Facta Ficta

vitam impendere vero

Nietzsche thinking

[MA-99]

Невиновность в так называемых злонамеренных поступках

Все «злонамеренные» поступки мотивированы инстинктом самосохранения или, точнее говоря, желанием индивидуума получить удовольствие и избежать неудовольствия; именно так они и мотивированы, но они не злонамеренны. «Замышлять причинение боли вообще» — вещь несуществующая, кроме как в мозгу философов, точно так же как и «замышлять получить удовольствие вообще» (сострадание в смысле Шопенгауэра).

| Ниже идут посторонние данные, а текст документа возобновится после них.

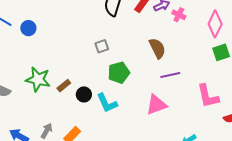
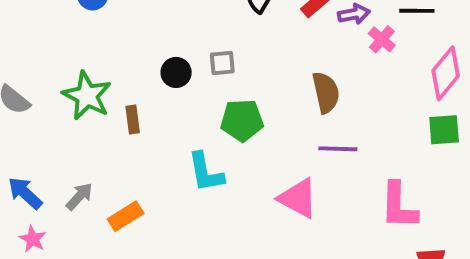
brown rectangle: (64, 86) -> (133, 119), turned -72
black circle: (84, 94) -> (176, 72), moved
pink triangle: (156, 105) -> (298, 198), turned 35

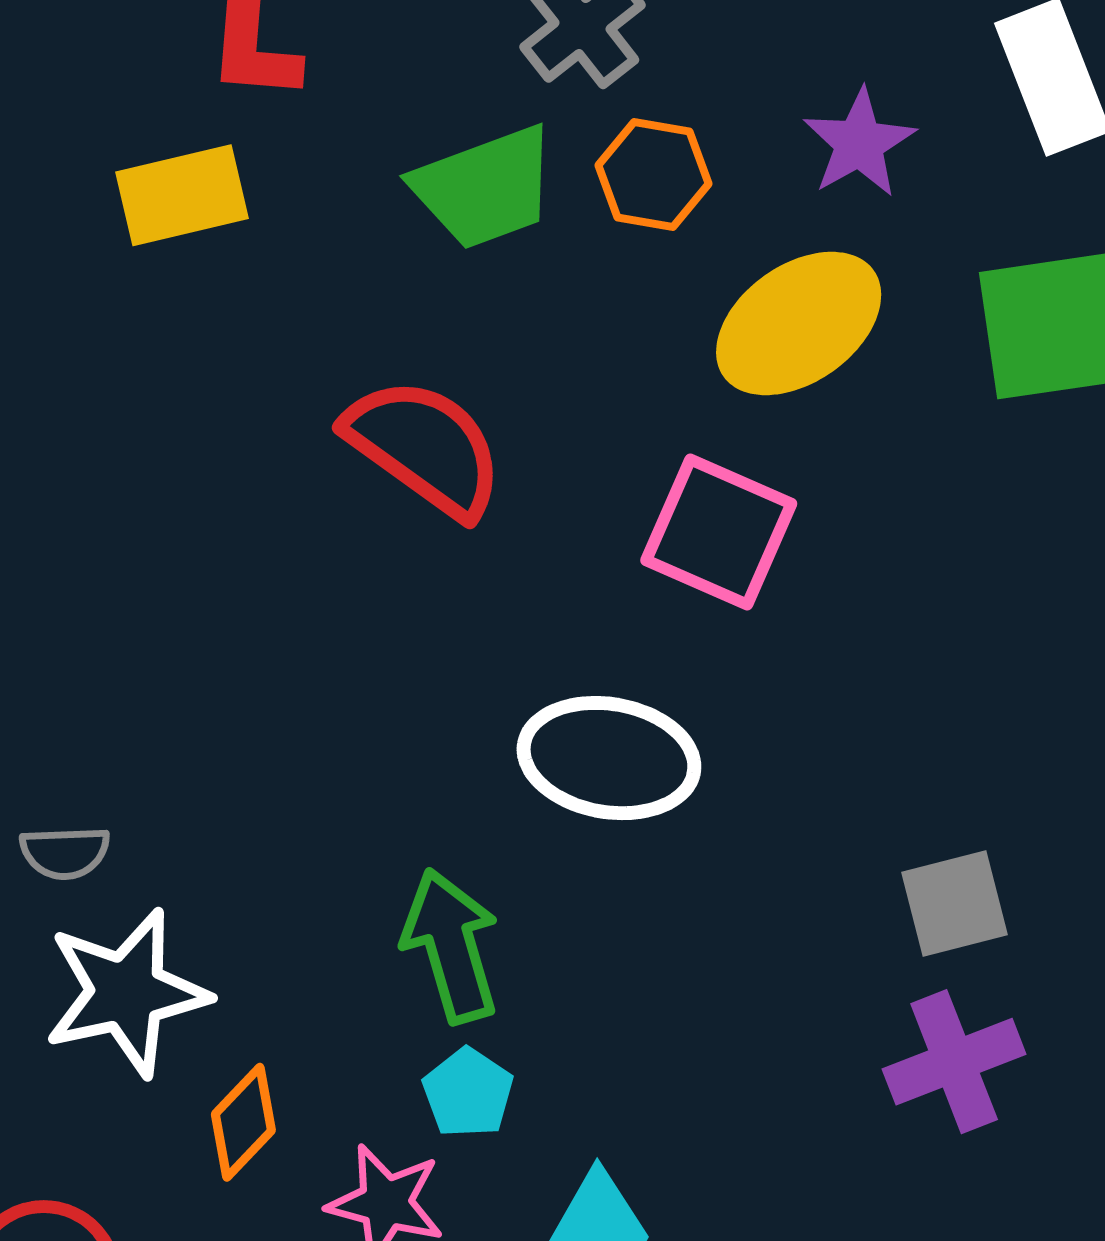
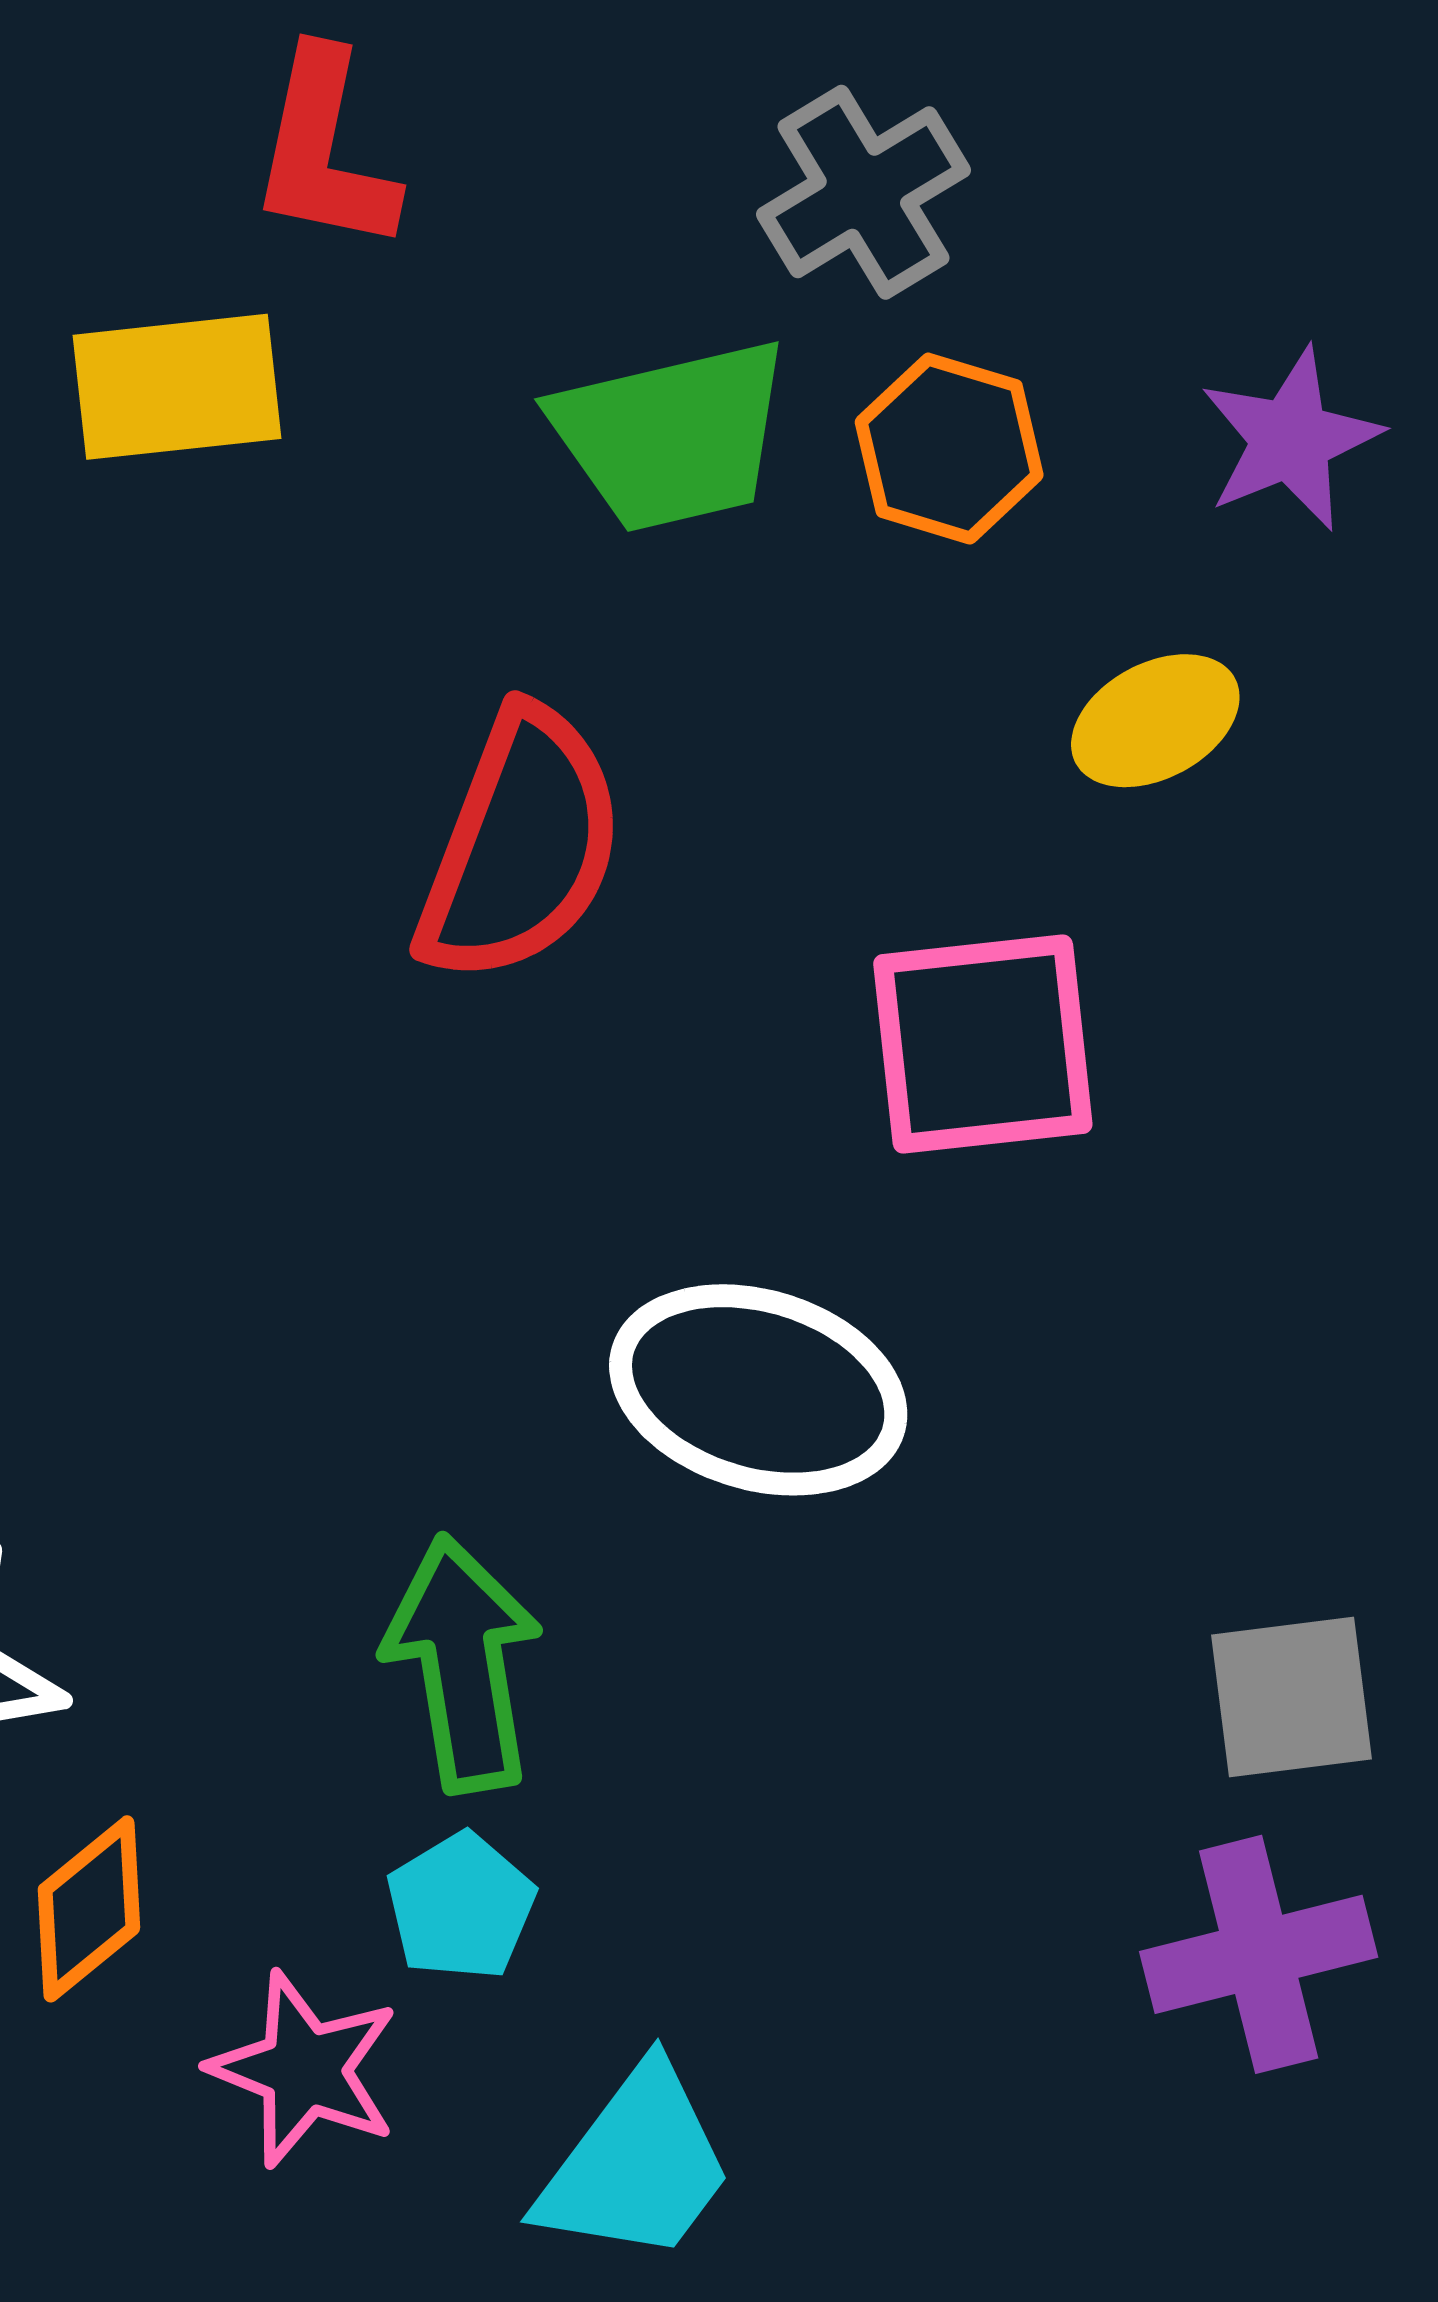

В догосударственную эпоху мы убиваем существо, будь то обезьяна или человек, которое хочет сорвать плод с дерева прежде нас, а нам как раз приспичило поесть и мы подбегаем к дереву: так же мы поступили бы с животными и сейчас, путешествуя в диких местностях. — Злонамеренные поступки, которыми мы так сильно возмущаемся теперь, основаны на заблуждении, будто другой, тот, кто их совершает с нами, располагает свободной волей, и что, стало быть, от его произвола зависело не причинить нам этого зла. Такая вера в произвол возбуждает ненависть, мстительность, коварство, общее снижение способности воображения, а вот на животное мы сердимся куда меньше, потому что считаем, что оно не несёт за себя ответственности. Причинять страдание не из инстинкта самосохранения, а в качестве расплаты — следствие ошибочного суждения и потому тоже не несёт на себе вины. В догосударственном состоянии индивид поступал с другими существами сурово и жестоко с целью устрашения: для того, чтобы обезопасить своё существование посредством таких устрашающих демонстраций своей силы. Так ведут себя люди, применяющие насилие, люди могущественные, первые основатели государств, подчиняющие себе тех, кто послабее. Они имеют на это право — так и сейчас государство присваивает себе это право; точнее говоря, нет права, которое этому препятствует. Почва для всякой нравственности может быть подготовлена, только если индивидуум покрупнее или коллективный индивидуум, к примеру, общество, государство, подчиняет себе отдельных людей, то есть устраняет их изолированность и сплачивает их в союз. Нравственности предшествует принуждение, мало того, она и сама ещё долго остаётся принуждением, которому покоряются, чтобы избежать неприятностей. Позже она становится обычаем, ещё позже — добровольным послушанием, и наконец чуть ли не инстинктом: тогда она, как и все закоренелые привычки и естественные потребности, начинает сочетаться с удовольствием — и отныне зовётся добродетелью.